Segment Start: Dataset section

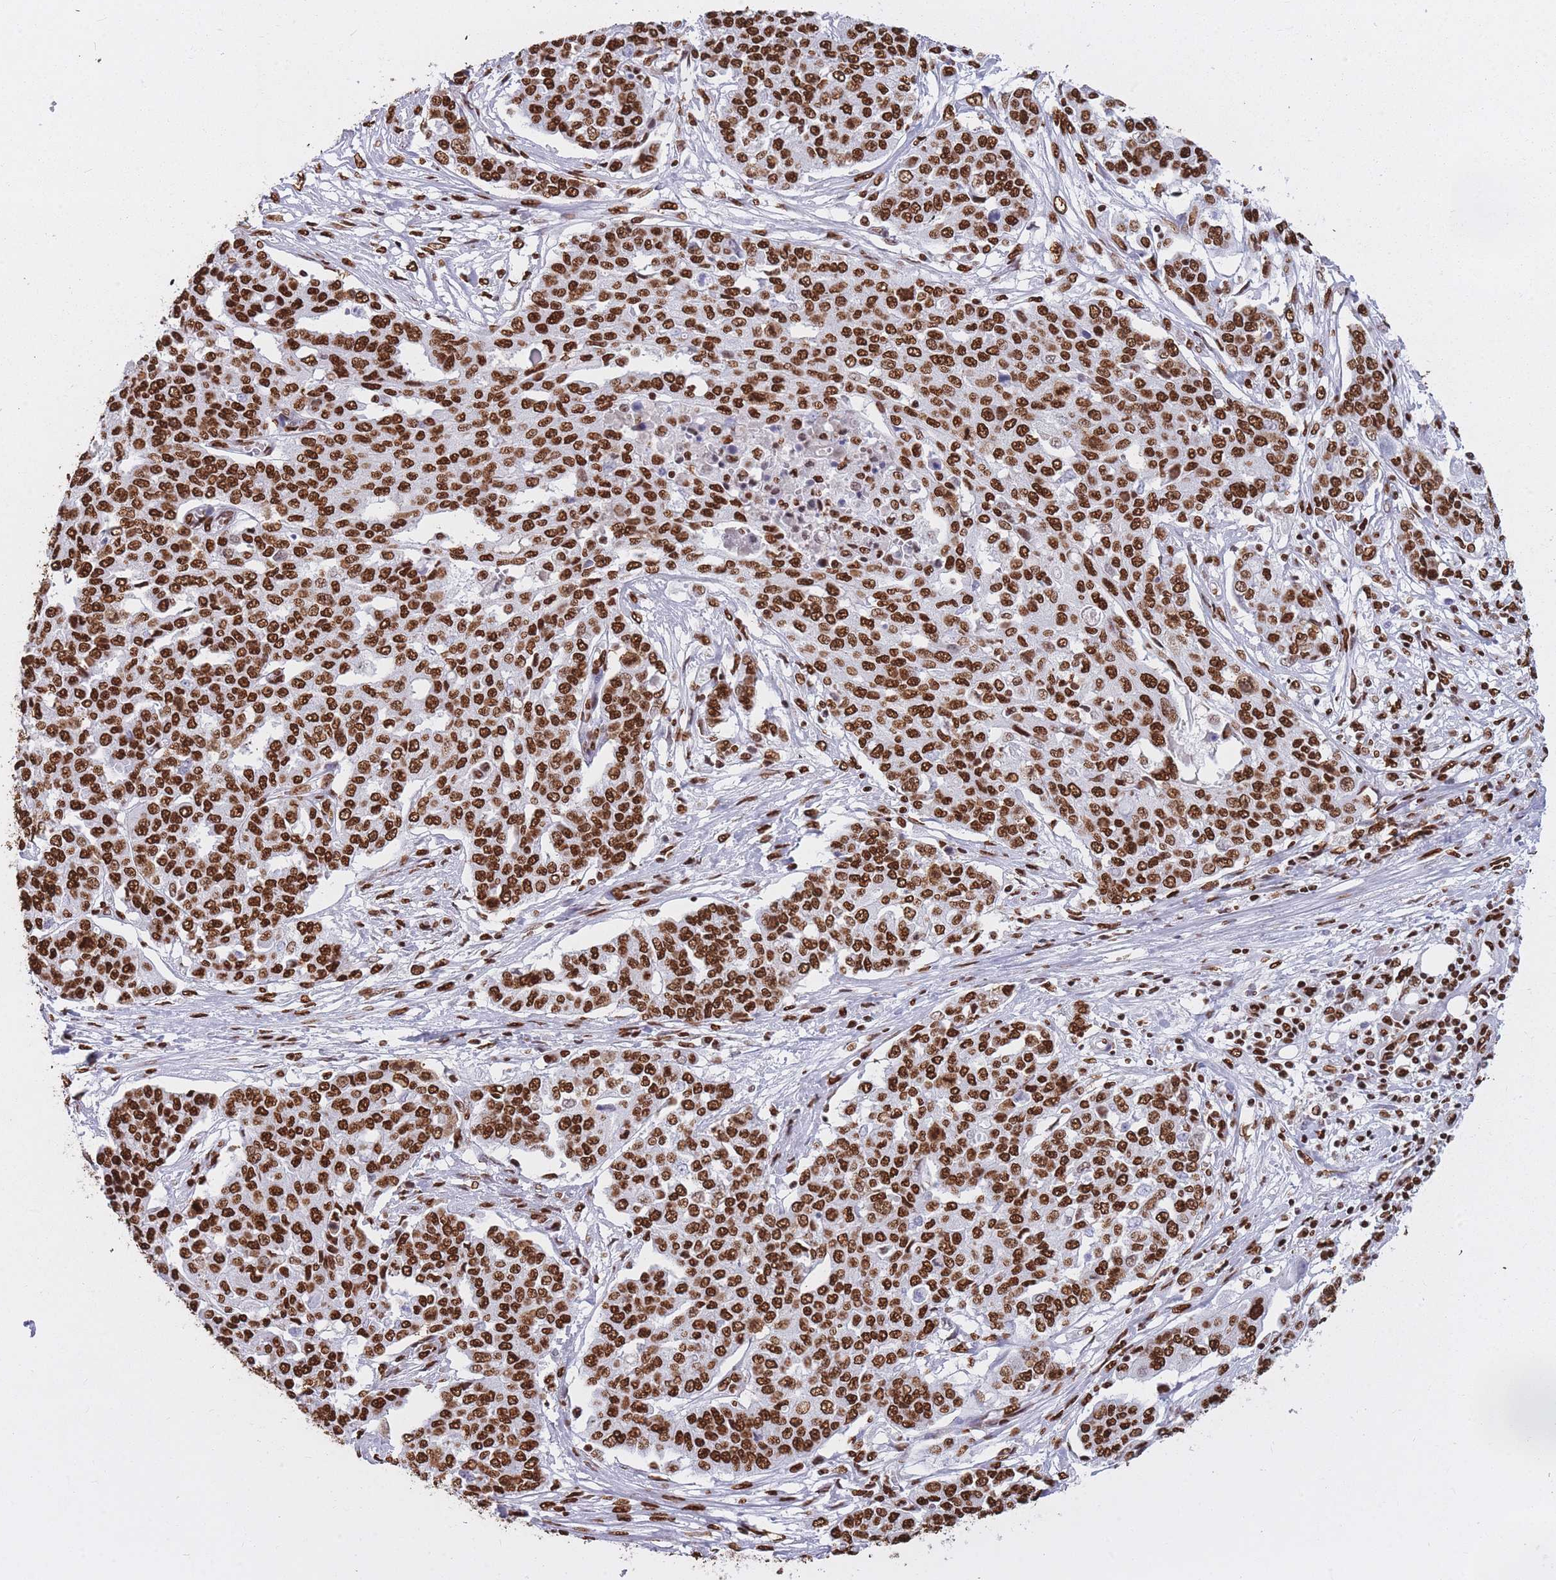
{"staining": {"intensity": "strong", "quantity": ">75%", "location": "nuclear"}, "tissue": "ovarian cancer", "cell_type": "Tumor cells", "image_type": "cancer", "snomed": [{"axis": "morphology", "description": "Cystadenocarcinoma, serous, NOS"}, {"axis": "topography", "description": "Soft tissue"}, {"axis": "topography", "description": "Ovary"}], "caption": "A high amount of strong nuclear expression is identified in approximately >75% of tumor cells in ovarian serous cystadenocarcinoma tissue.", "gene": "HNRNPUL1", "patient": {"sex": "female", "age": 57}}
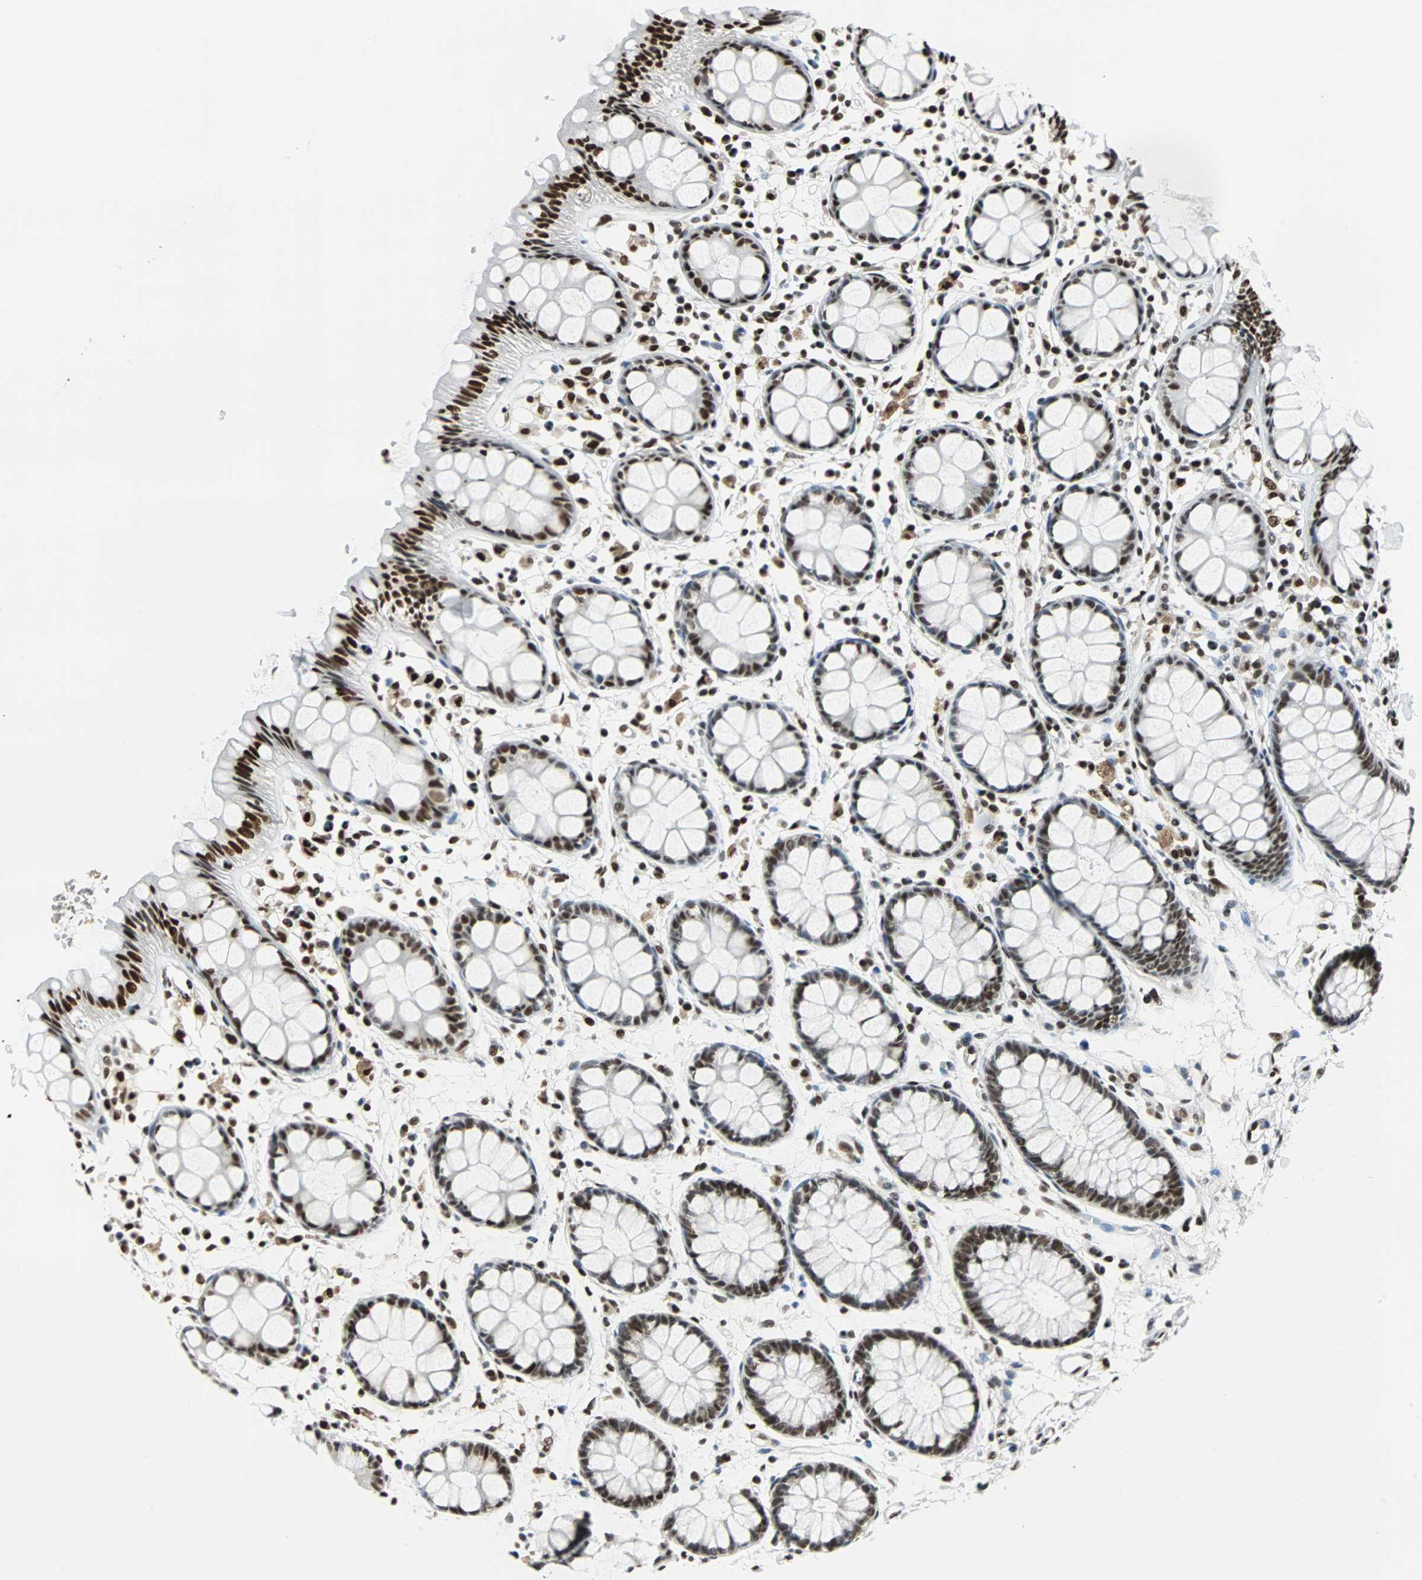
{"staining": {"intensity": "strong", "quantity": ">75%", "location": "nuclear"}, "tissue": "rectum", "cell_type": "Glandular cells", "image_type": "normal", "snomed": [{"axis": "morphology", "description": "Normal tissue, NOS"}, {"axis": "topography", "description": "Rectum"}], "caption": "Rectum stained with immunohistochemistry (IHC) displays strong nuclear staining in about >75% of glandular cells.", "gene": "XRCC4", "patient": {"sex": "female", "age": 66}}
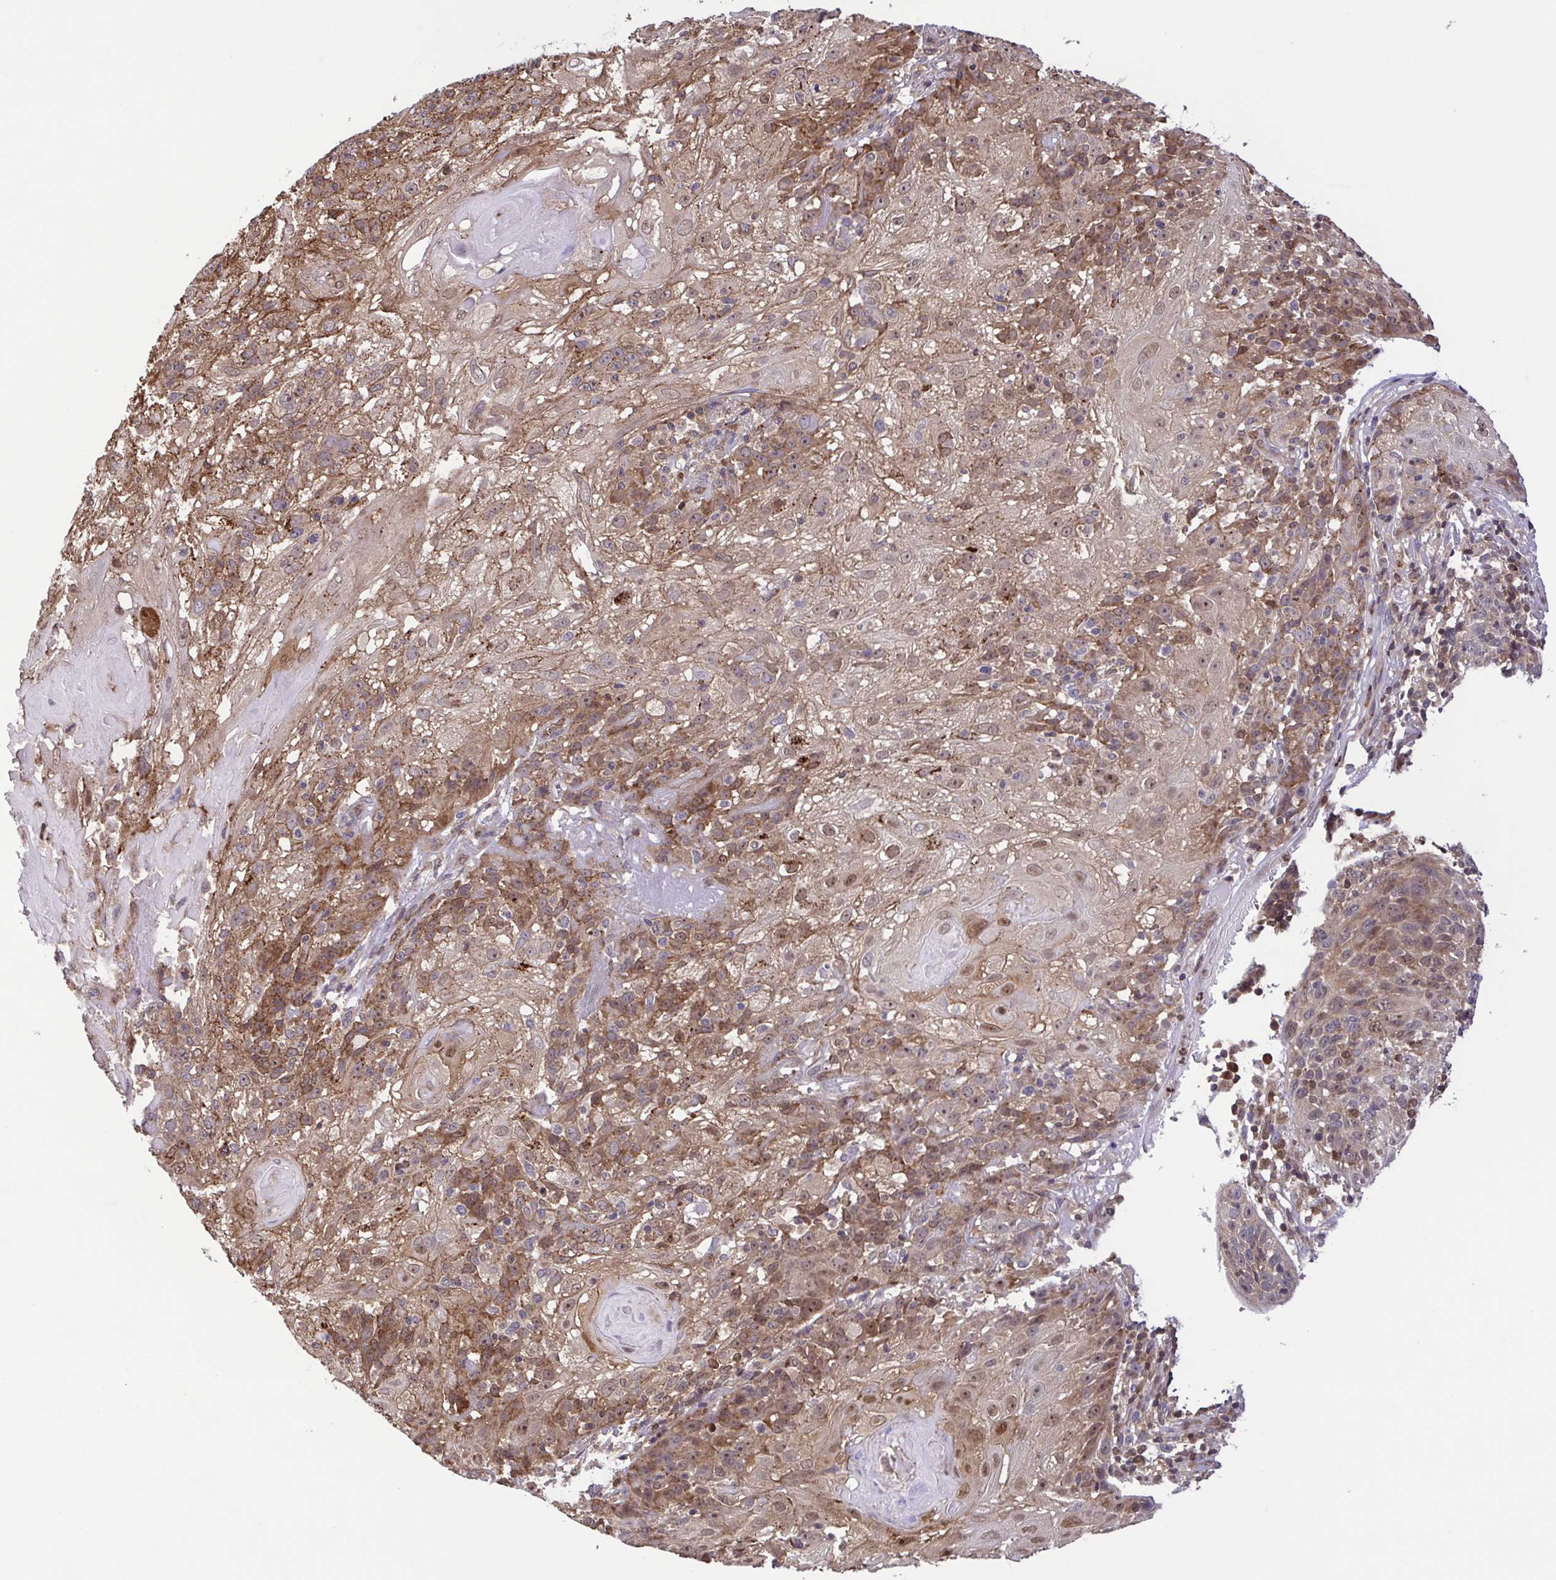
{"staining": {"intensity": "moderate", "quantity": ">75%", "location": "cytoplasmic/membranous"}, "tissue": "skin cancer", "cell_type": "Tumor cells", "image_type": "cancer", "snomed": [{"axis": "morphology", "description": "Normal tissue, NOS"}, {"axis": "morphology", "description": "Squamous cell carcinoma, NOS"}, {"axis": "topography", "description": "Skin"}], "caption": "Immunohistochemical staining of human skin squamous cell carcinoma reveals moderate cytoplasmic/membranous protein staining in about >75% of tumor cells.", "gene": "CHMP1B", "patient": {"sex": "female", "age": 83}}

Segment End: Dataset section

## Your assignment
Apart from the pictures, all of the data must be duplicated exactly as shown above.

## Exercise response
{"staining": {"intensity": "strong", "quantity": ">75%", "location": "nuclear"}, "tissue": "ovarian cancer", "cell_type": "Tumor cells", "image_type": "cancer", "snomed": [{"axis": "morphology", "description": "Cystadenocarcinoma, serous, NOS"}, {"axis": "topography", "description": "Soft tissue"}, {"axis": "topography", "description": "Ovary"}], "caption": "A high amount of strong nuclear expression is identified in approximately >75% of tumor cells in ovarian serous cystadenocarcinoma tissue.", "gene": "HNRNPUL1", "patient": {"sex": "female", "age": 57}}
{"staining": {"intensity": "strong", "quantity": ">75%", "location": "nuclear"}, "tissue": "rectum", "cell_type": "Glandular cells", "image_type": "normal", "snomed": [{"axis": "morphology", "description": "Normal tissue, NOS"}, {"axis": "topography", "description": "Rectum"}], "caption": "Rectum stained with immunohistochemistry (IHC) displays strong nuclear staining in about >75% of glandular cells.", "gene": "XRCC4", "patient": {"sex": "female", "age": 66}}
{"staining": {"intensity": "moderate", "quantity": ">75%", "location": "cytoplasmic/membranous"}, "tissue": "skin cancer", "cell_type": "Tumor cells", "image_type": "cancer", "snomed": [{"axis": "morphology", "description": "Normal tissue, NOS"}, {"axis": "morphology", "description": "Squamous cell carcinoma, NOS"}, {"axis": "topography", "description": "Skin"}], "caption": "Immunohistochemical staining of human skin squamous cell carcinoma reveals moderate cytoplasmic/membranous protein staining in about >75% of tumor cells.", "gene": "CHMP1B", "patient": {"sex": "female", "age": 83}}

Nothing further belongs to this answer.